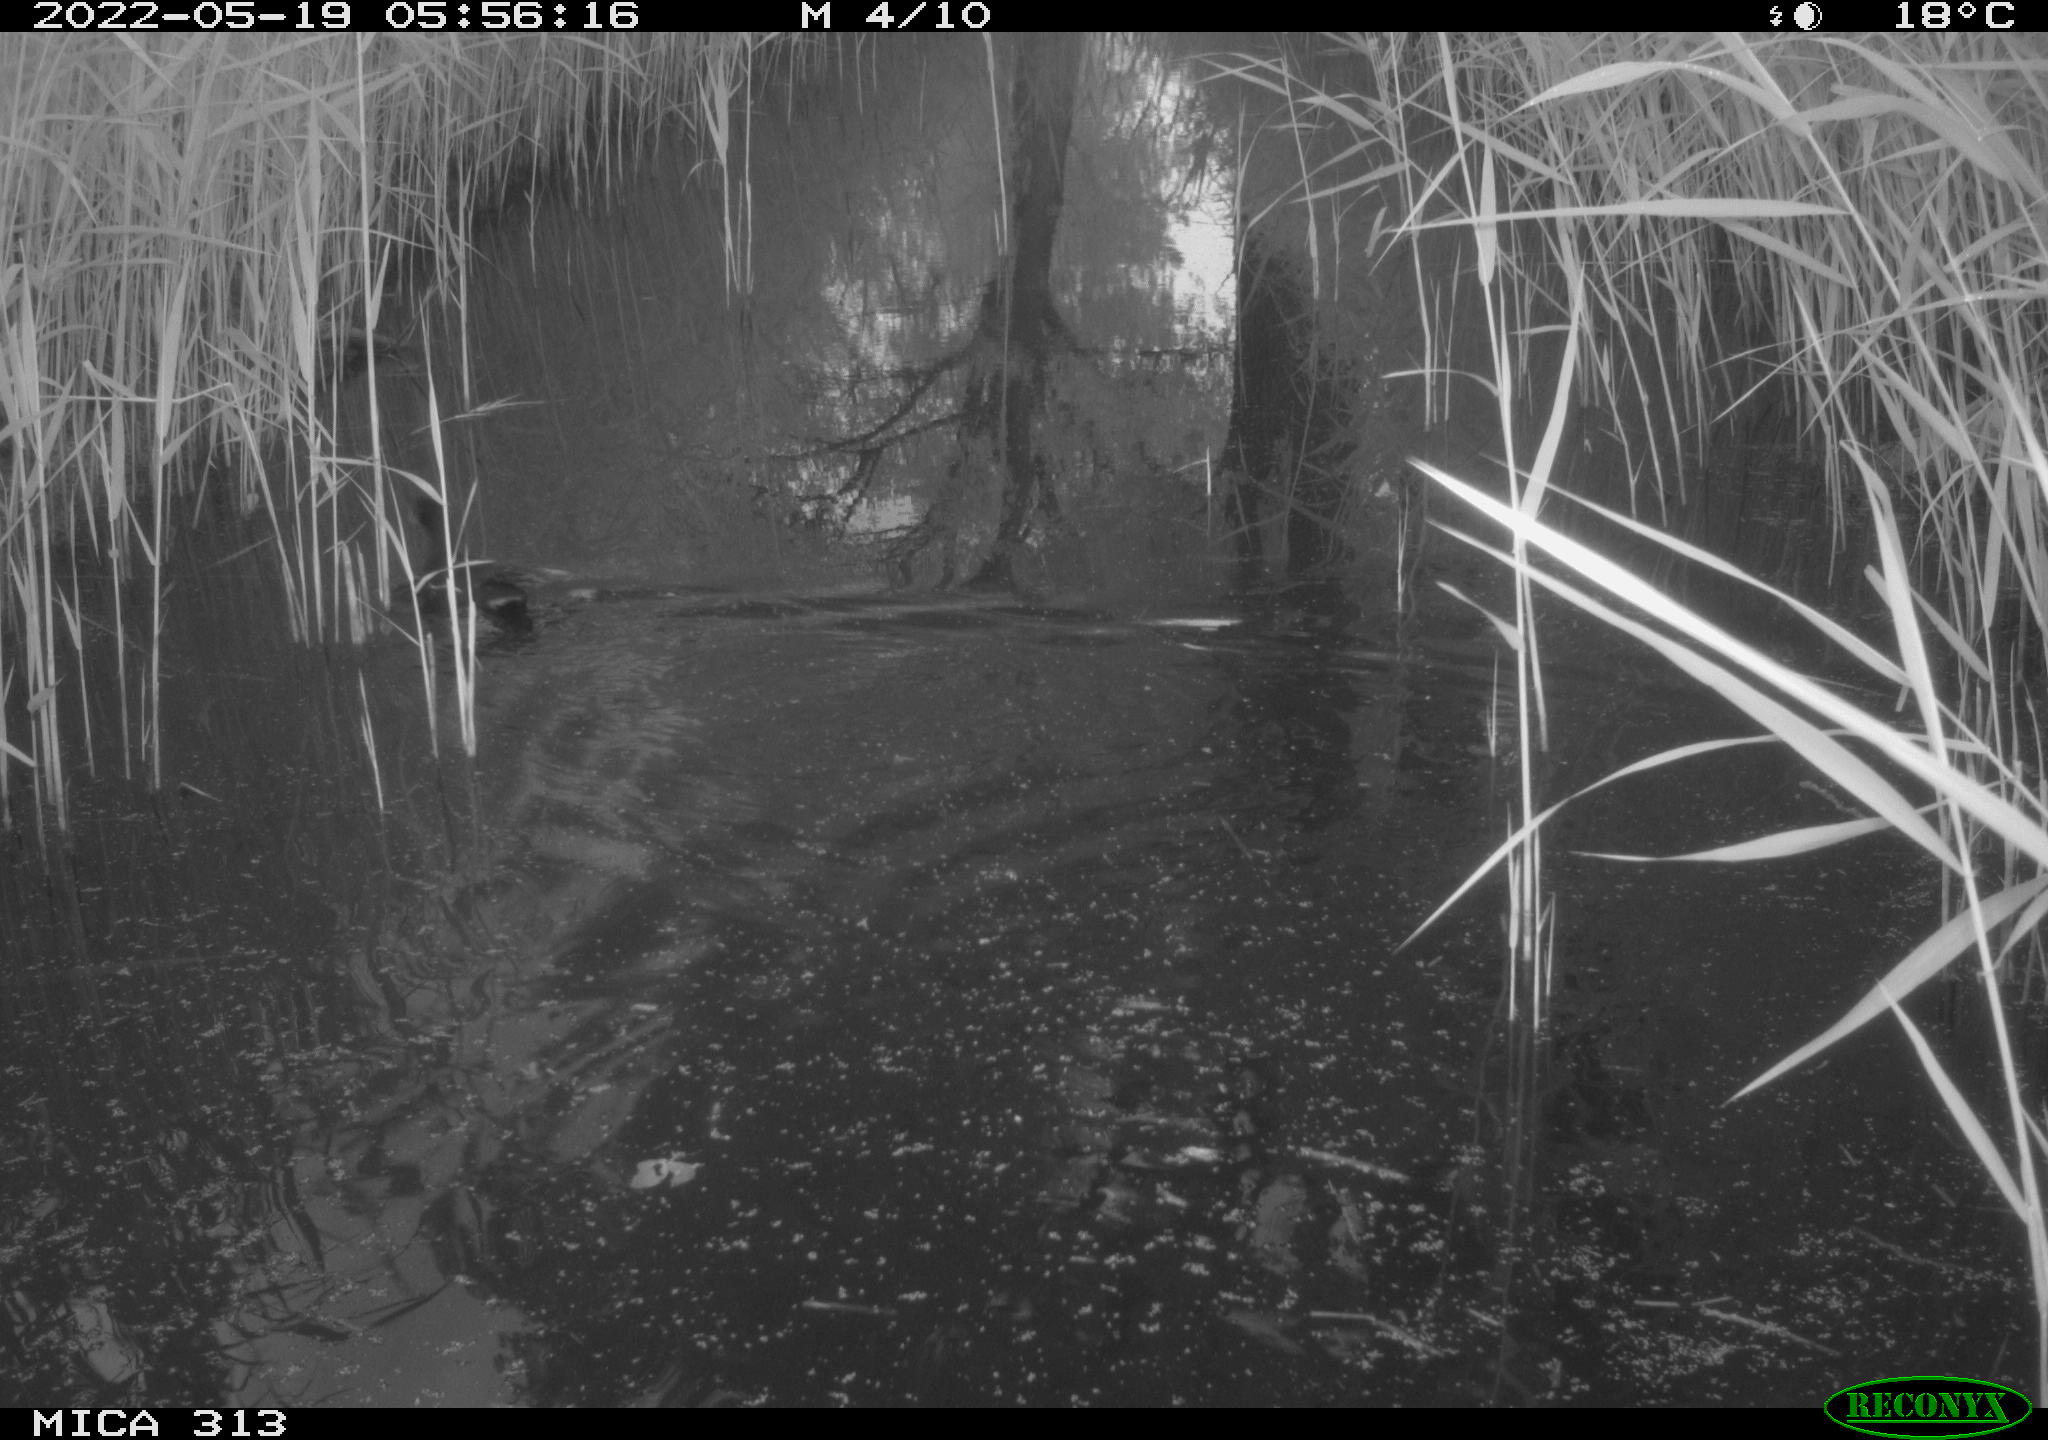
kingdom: Animalia
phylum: Chordata
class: Aves
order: Gruiformes
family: Rallidae
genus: Gallinula
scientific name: Gallinula chloropus
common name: Common moorhen
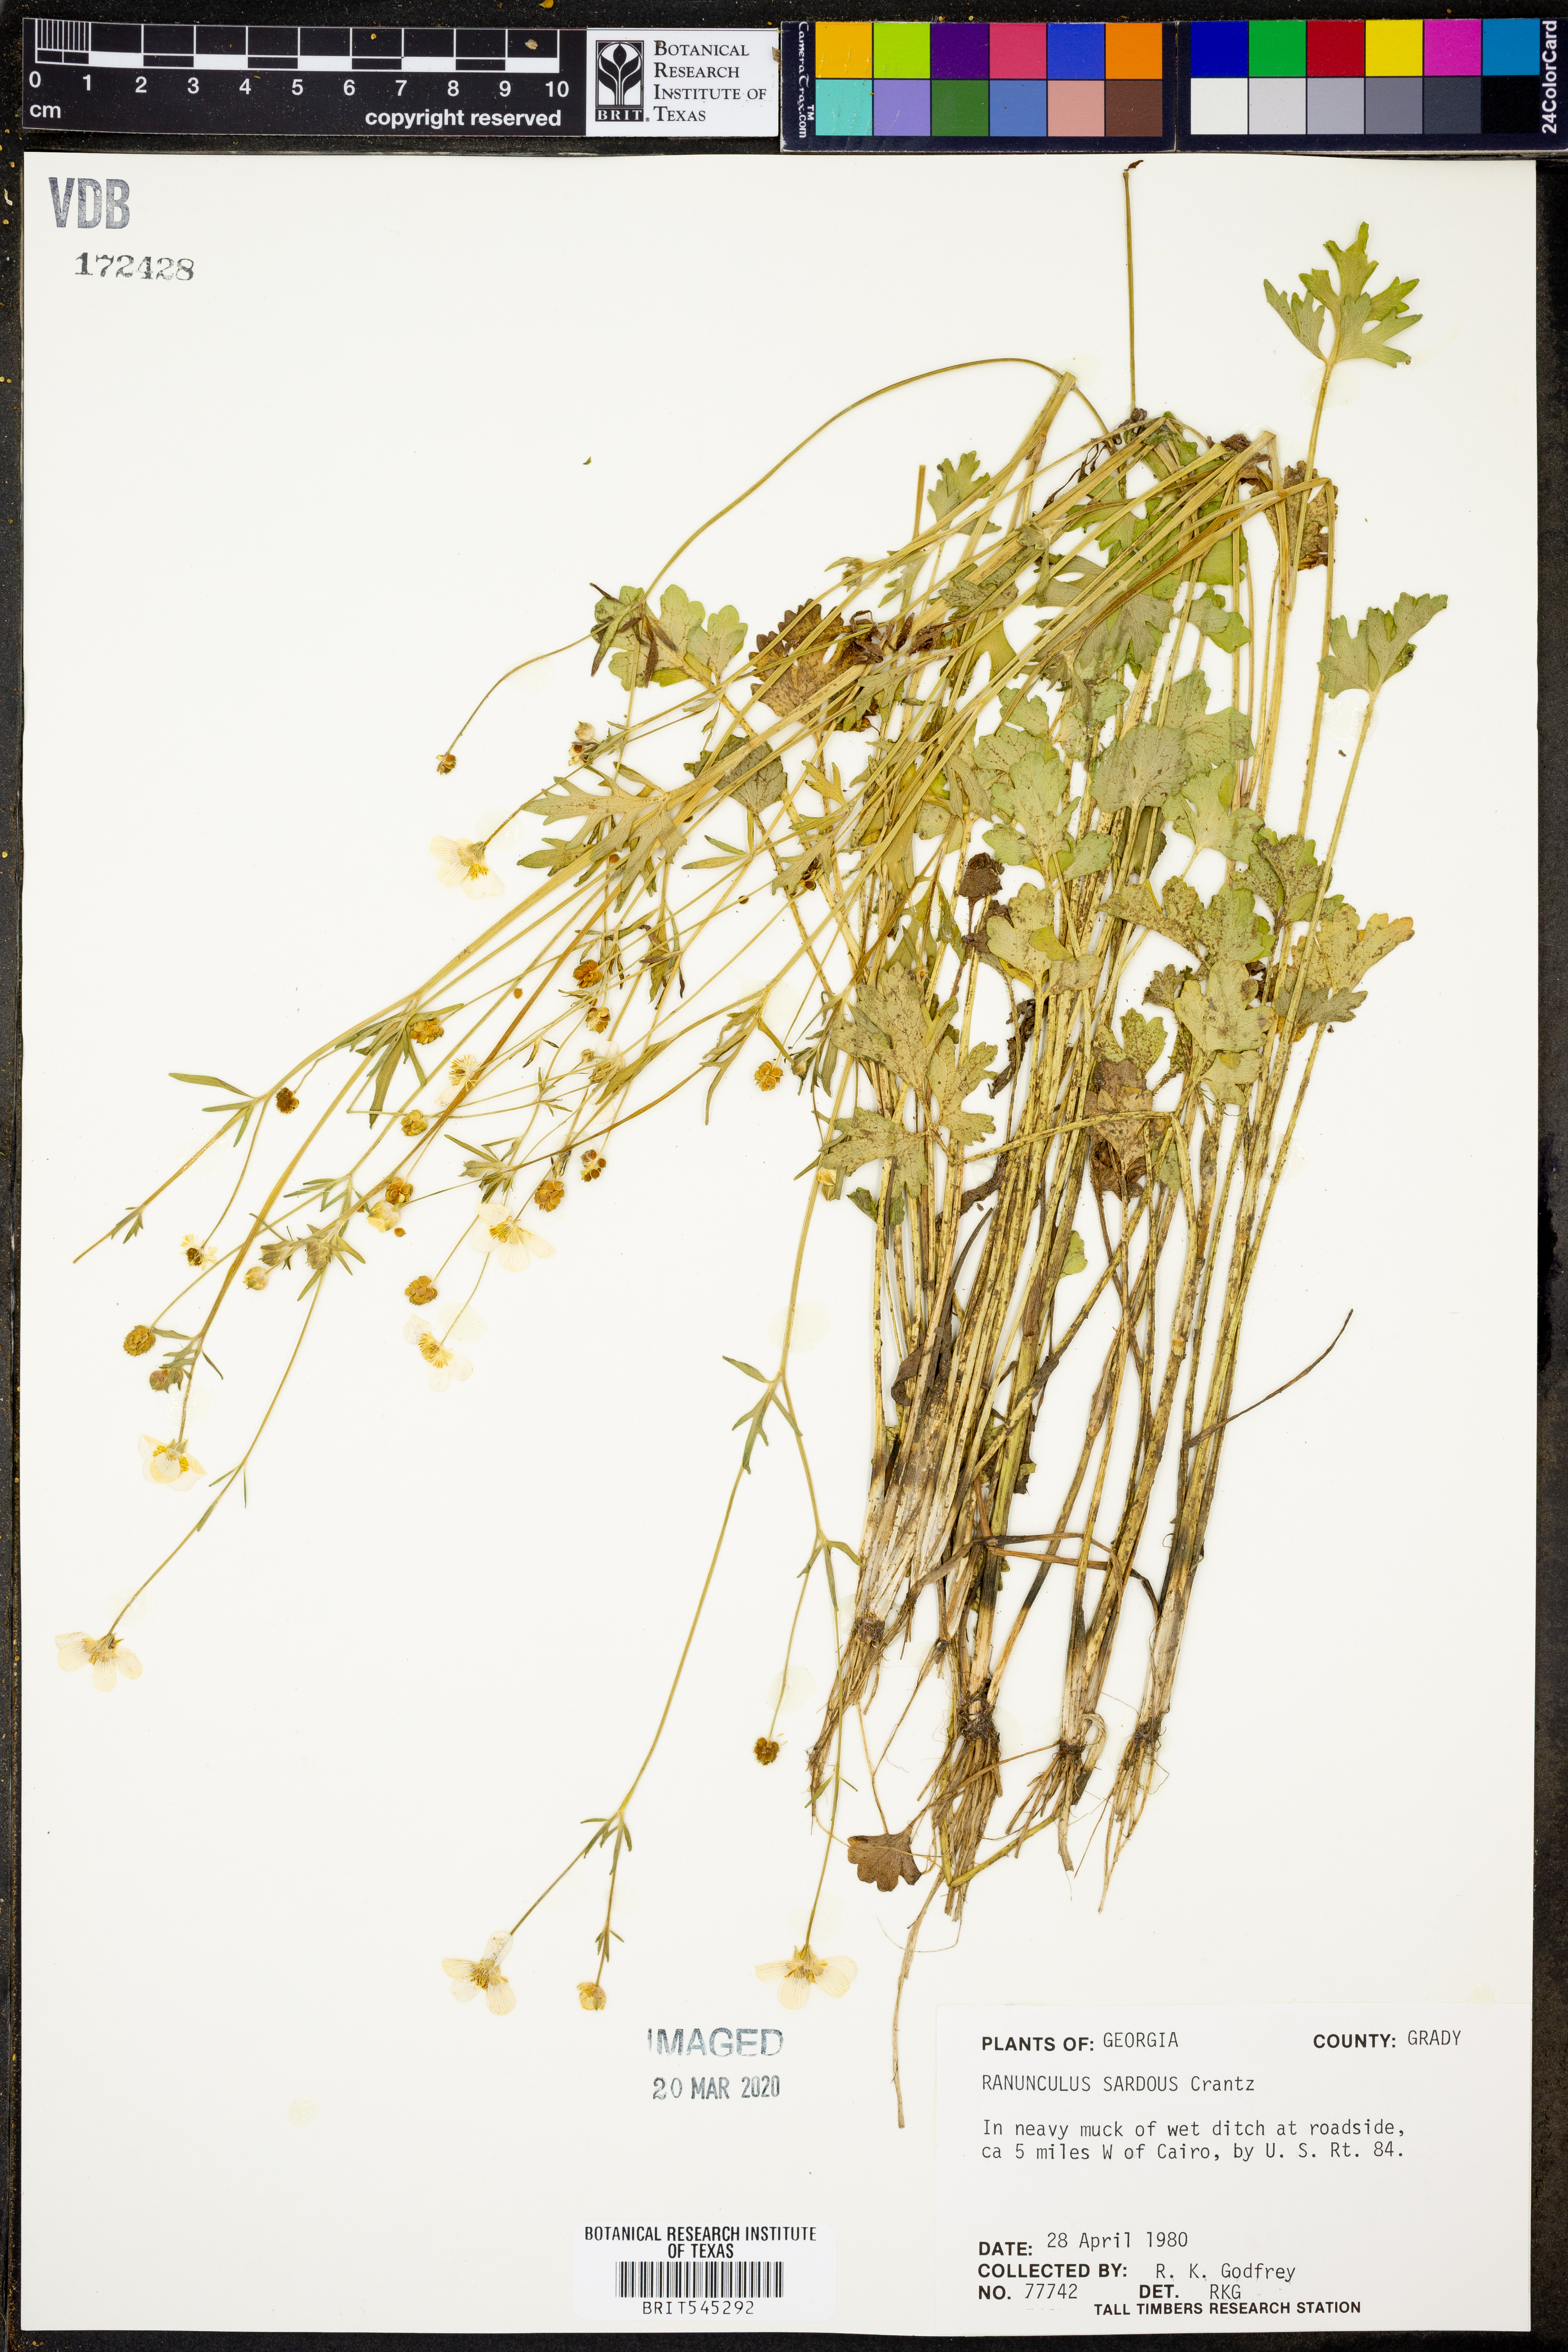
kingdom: Plantae
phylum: Tracheophyta
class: Magnoliopsida
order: Ranunculales
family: Ranunculaceae
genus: Ranunculus
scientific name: Ranunculus sardous
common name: Hairy buttercup
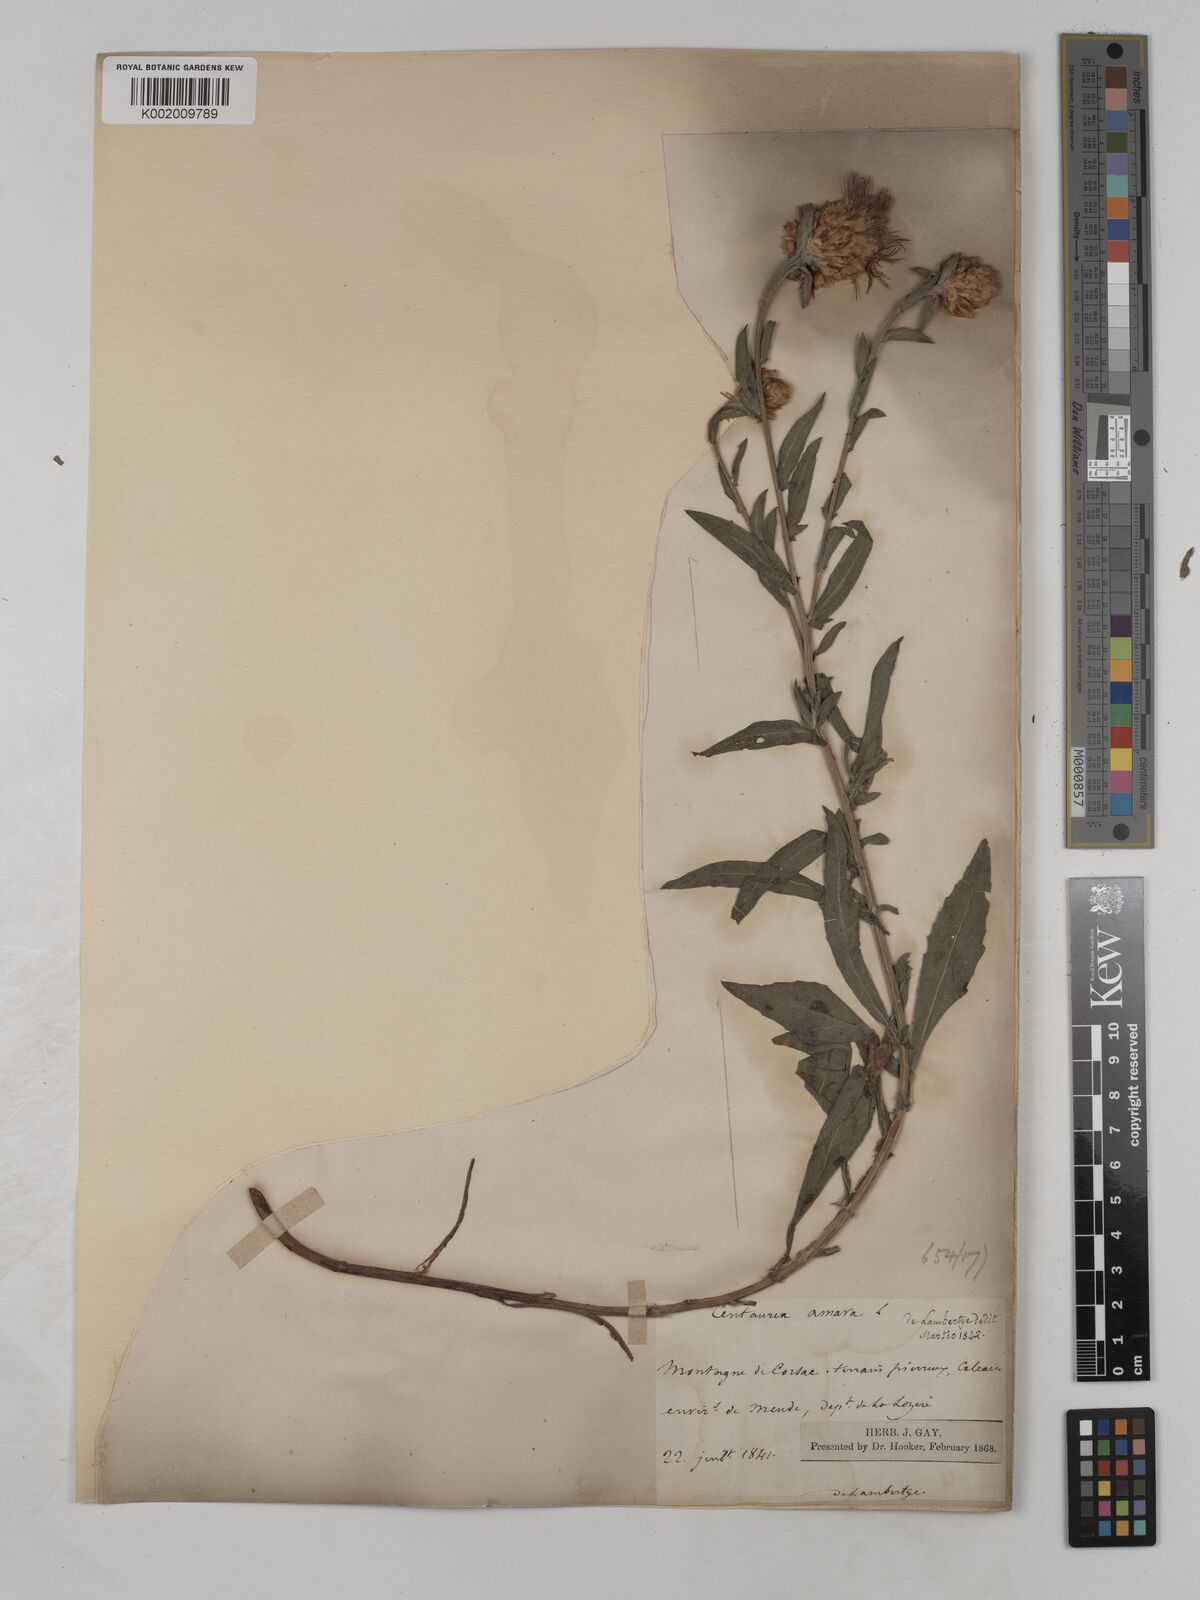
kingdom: Plantae
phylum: Tracheophyta
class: Magnoliopsida
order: Asterales
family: Asteraceae
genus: Centaurea
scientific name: Centaurea timbalii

◆ Objective
Copy all of the lines above word for word, omitting the pictures.

◆ Right answer
kingdom: Animalia
phylum: Chordata
class: Aves
order: Gruiformes
family: Rallidae
genus: Gallinula
scientific name: Gallinula chloropus
common name: Common moorhen
kingdom: Plantae
phylum: Tracheophyta
class: Magnoliopsida
order: Ranunculales
family: Ranunculaceae
genus: Ranunculus
scientific name: Ranunculus sardous
common name: Hairy buttercup
kingdom: Plantae
phylum: Tracheophyta
class: Magnoliopsida
order: Asterales
family: Asteraceae
genus: Centaurea
scientific name: Centaurea timbalii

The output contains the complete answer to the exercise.